#### [TASK INSTRUCTIONS]
Write out everything from the line with "family: Surianaceae" down to the end of the data, swapping "common name" for "vernacular name" and keeping all else the same. Leave the pictures out.

#### [INFORMATION PROVIDED]
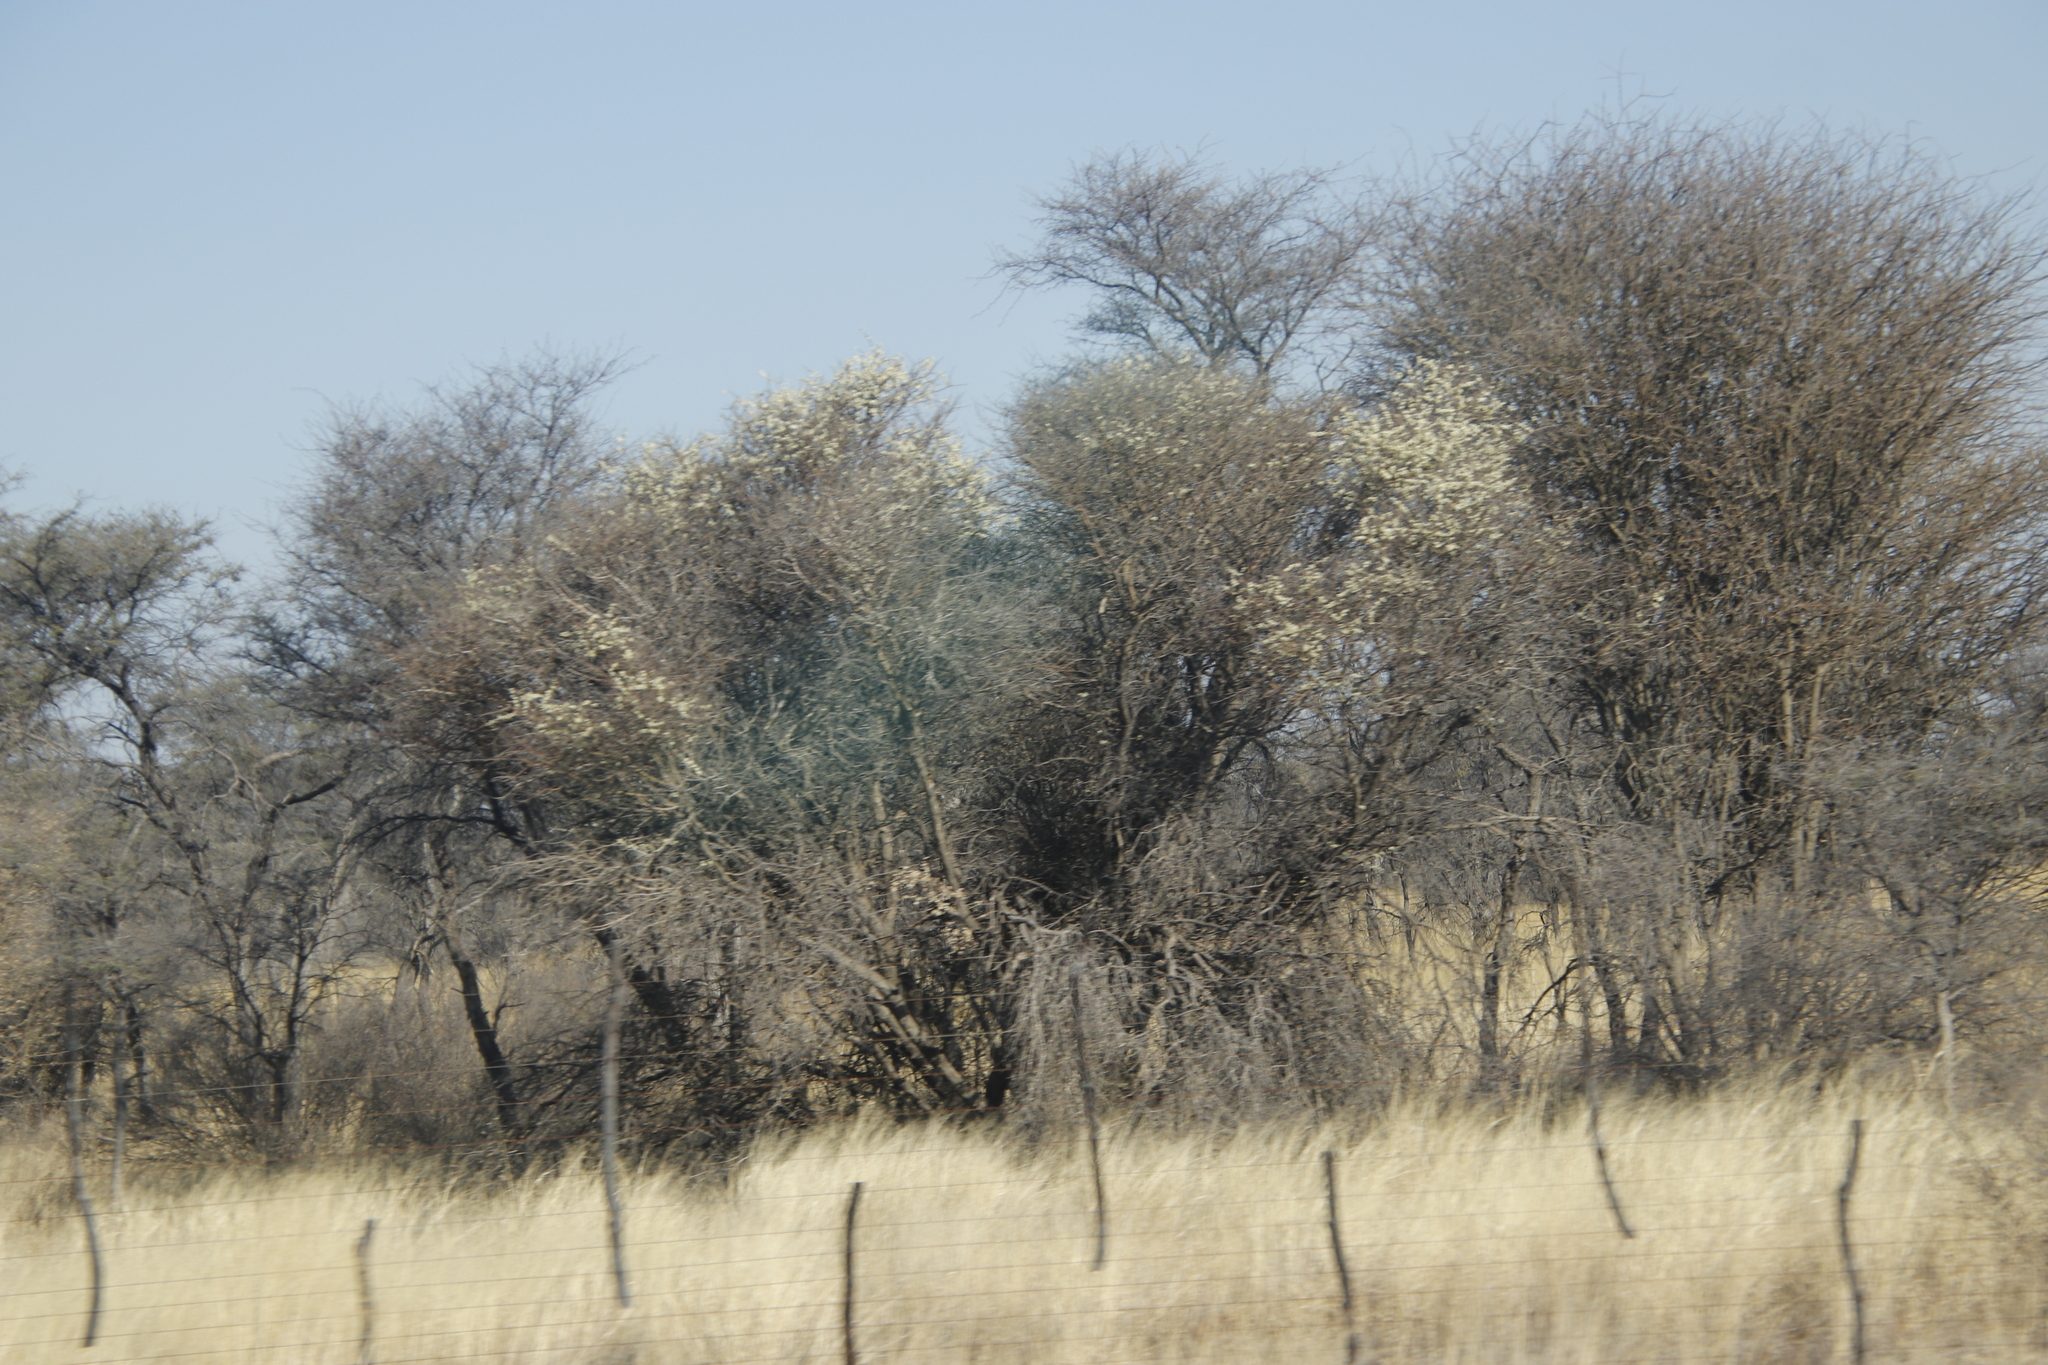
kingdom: Plantae
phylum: Tracheophyta
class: Magnoliopsida
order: Fabales
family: Fabaceae
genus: Senegalia
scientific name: Senegalia mellifera
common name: Hookthorn
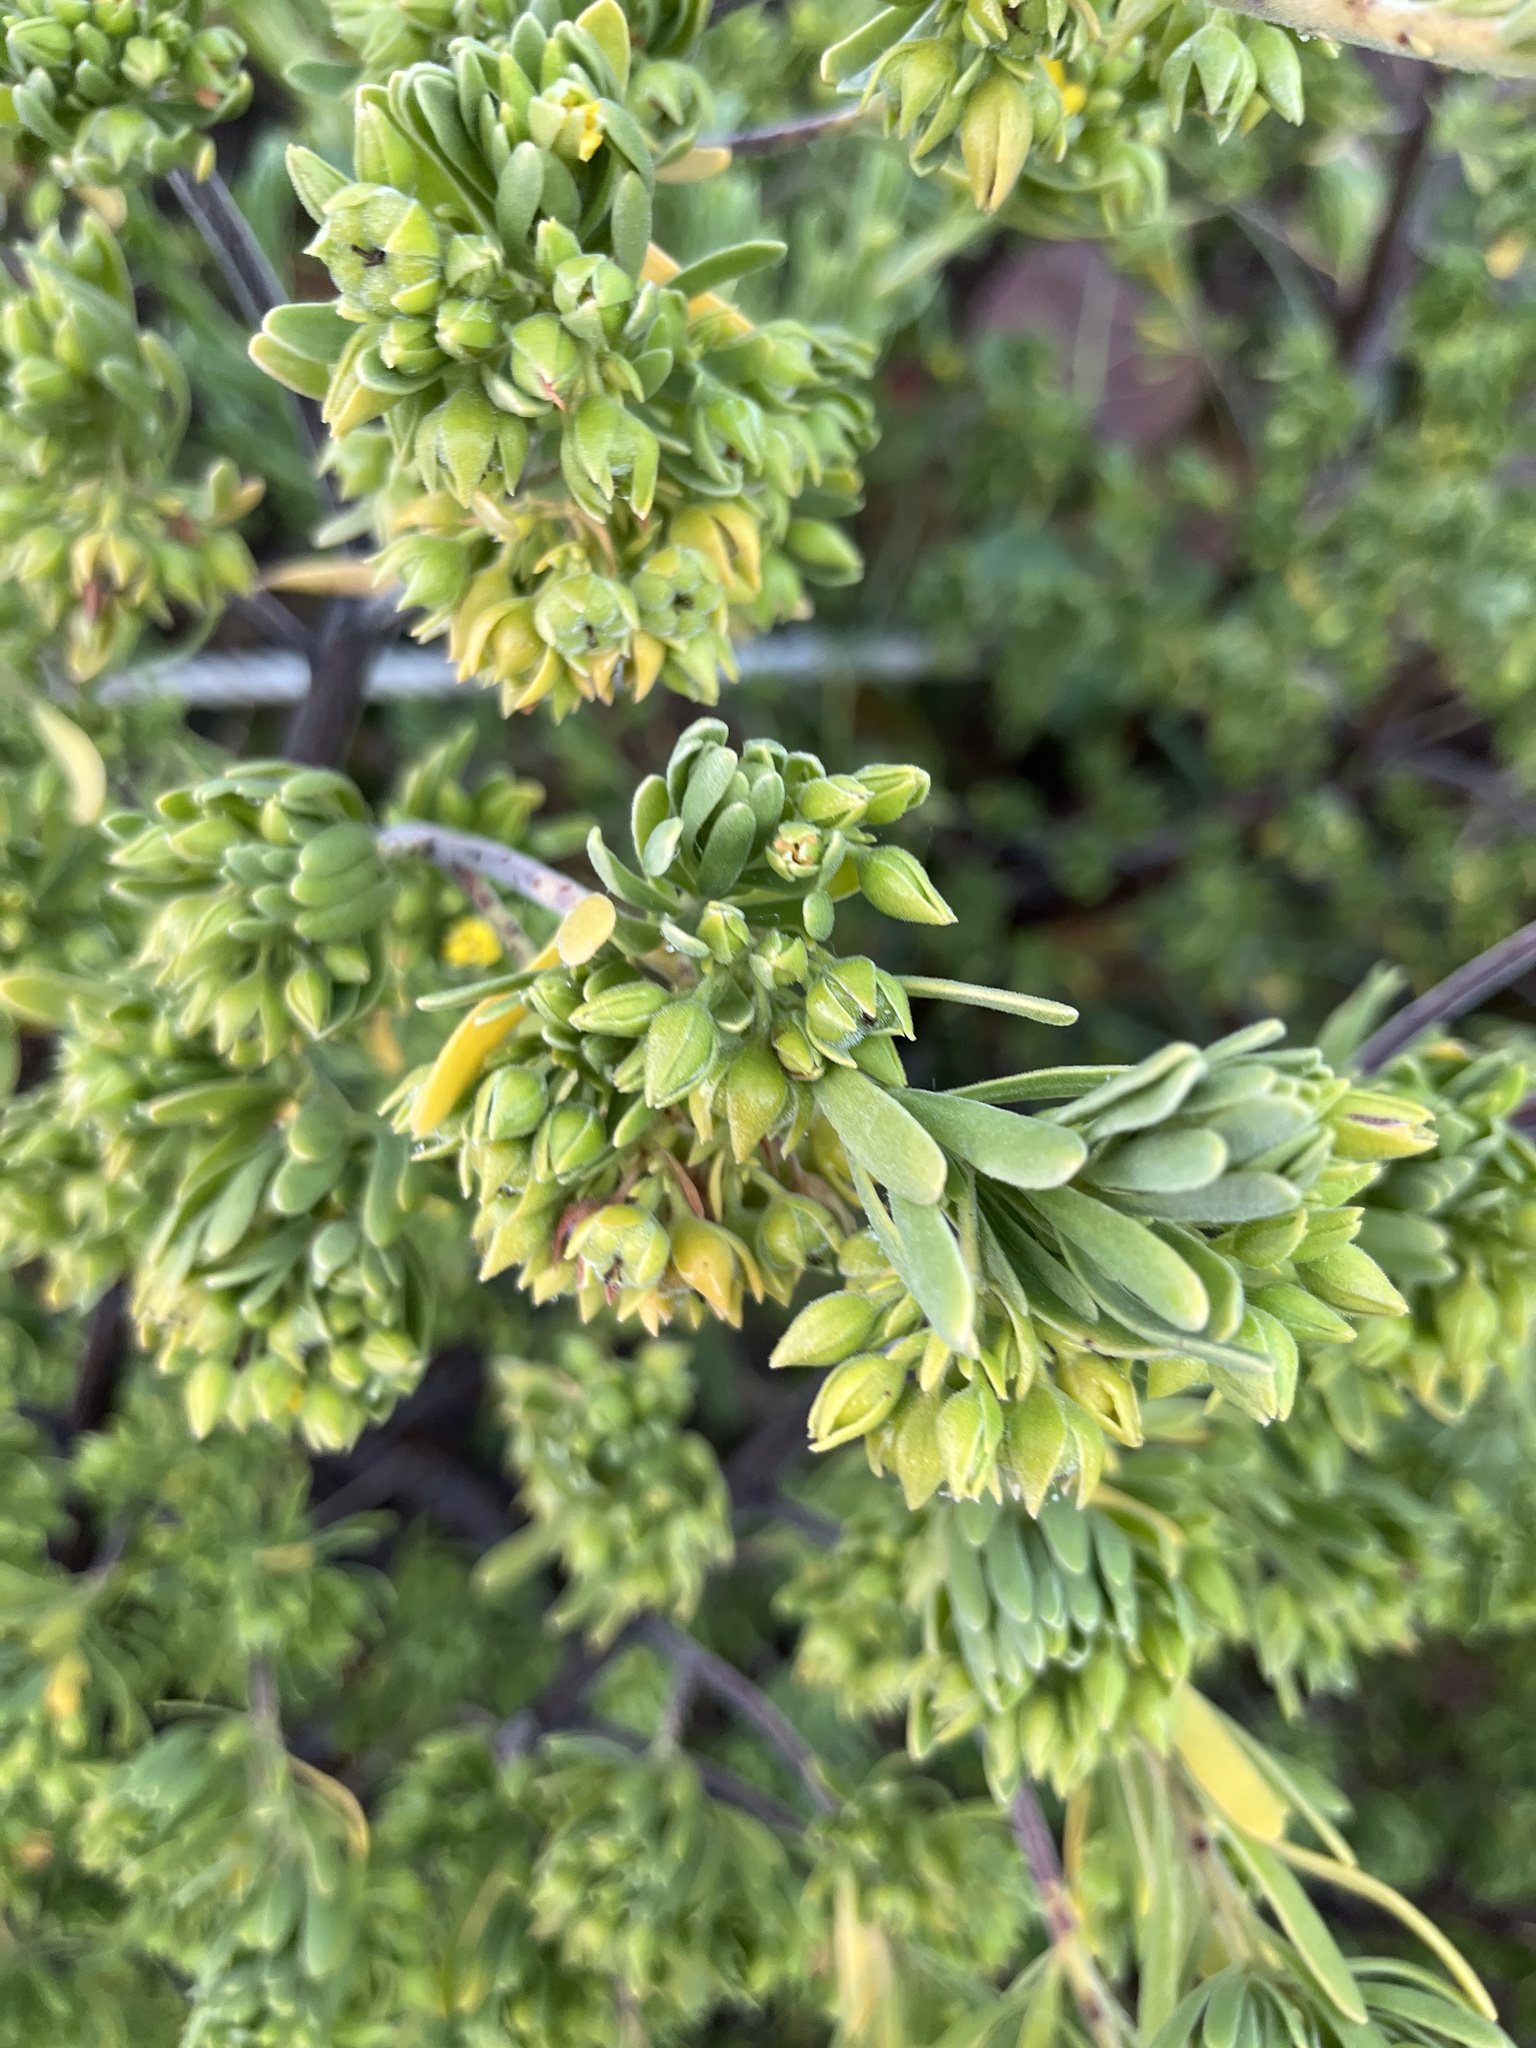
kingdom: Plantae
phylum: Tracheophyta
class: Magnoliopsida
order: Fabales
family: Surianaceae
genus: Suriana
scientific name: Suriana maritima
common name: Bay-cedar
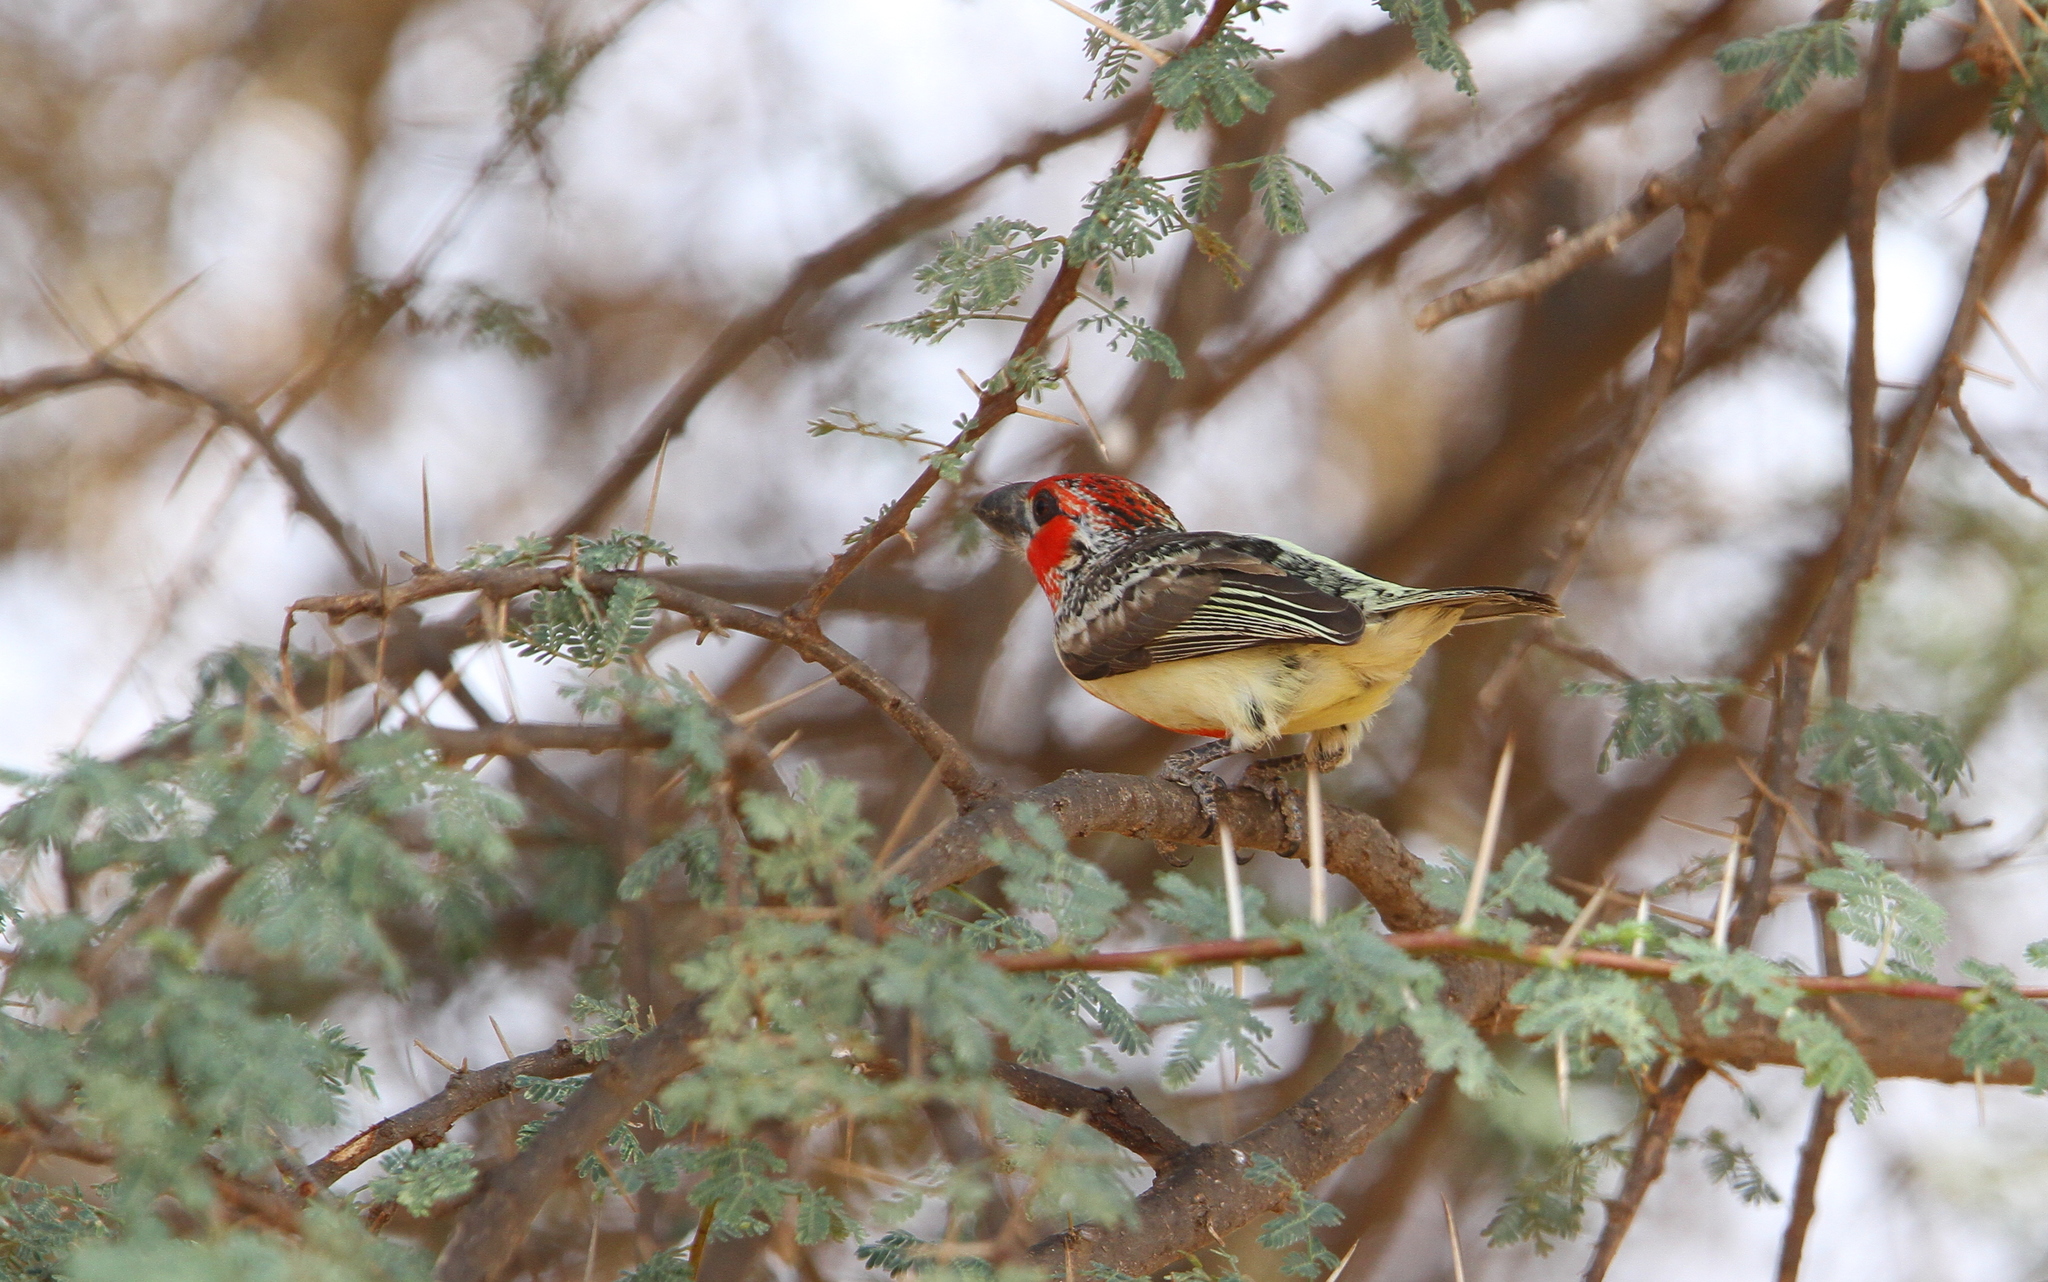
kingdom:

#### [TASK OUTPUT]
family: Surianaceae
genus: Suriana
scientific name: Suriana maritima
vernacular name: Bay-cedar
kingdom:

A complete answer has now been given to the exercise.